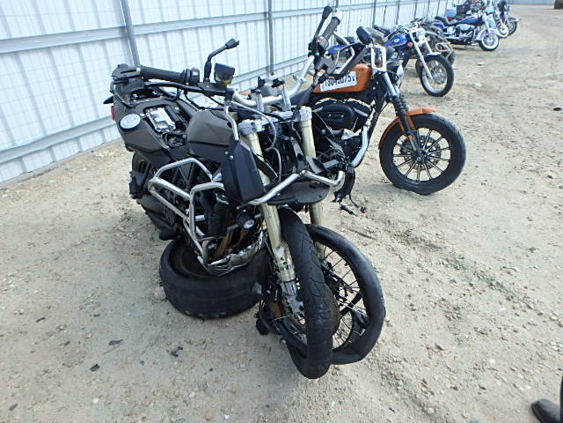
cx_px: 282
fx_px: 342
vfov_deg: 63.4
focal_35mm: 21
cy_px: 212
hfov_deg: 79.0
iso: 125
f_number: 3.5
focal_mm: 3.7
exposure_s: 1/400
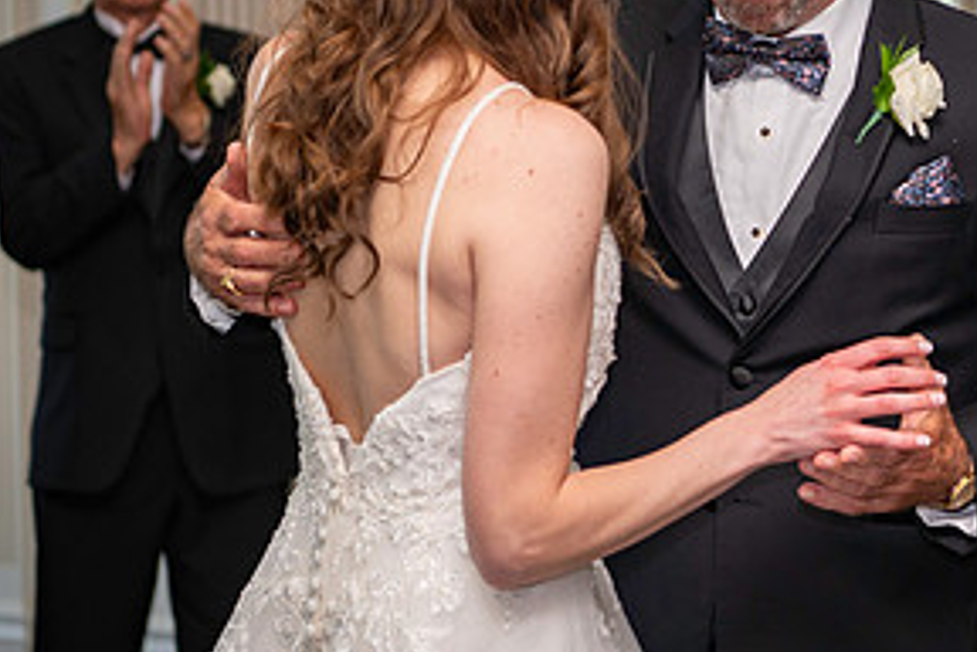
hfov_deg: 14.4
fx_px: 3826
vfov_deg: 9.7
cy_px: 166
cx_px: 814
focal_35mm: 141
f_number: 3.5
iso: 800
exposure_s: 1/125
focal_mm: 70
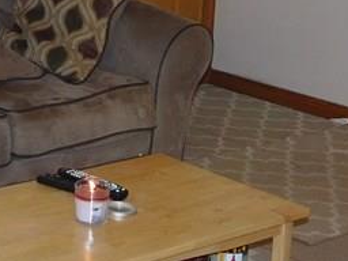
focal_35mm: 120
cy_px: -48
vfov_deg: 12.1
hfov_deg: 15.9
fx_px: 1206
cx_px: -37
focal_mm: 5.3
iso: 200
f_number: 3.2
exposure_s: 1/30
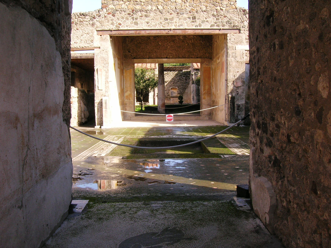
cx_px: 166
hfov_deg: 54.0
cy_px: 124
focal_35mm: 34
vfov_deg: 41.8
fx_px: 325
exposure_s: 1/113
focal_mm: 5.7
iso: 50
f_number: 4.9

********

**Assignment:** From the listing above, please give again the lines that begin with the line holding "focal_35mm: 21" and go on through the line holding "focal_35mm: 120", exactly, both ends included, minus any picture.

**Task response:**
focal_35mm: 21
cy_px: 212
hfov_deg: 79.0
iso: 125
f_number: 3.5
focal_mm: 3.7
exposure_s: 1/400
hfov_deg: 14.4
fx_px: 3826
vfov_deg: 9.7
cy_px: 166
cx_px: 814
focal_35mm: 141
f_number: 3.5
iso: 800
exposure_s: 1/125
focal_mm: 70
focal_35mm: 120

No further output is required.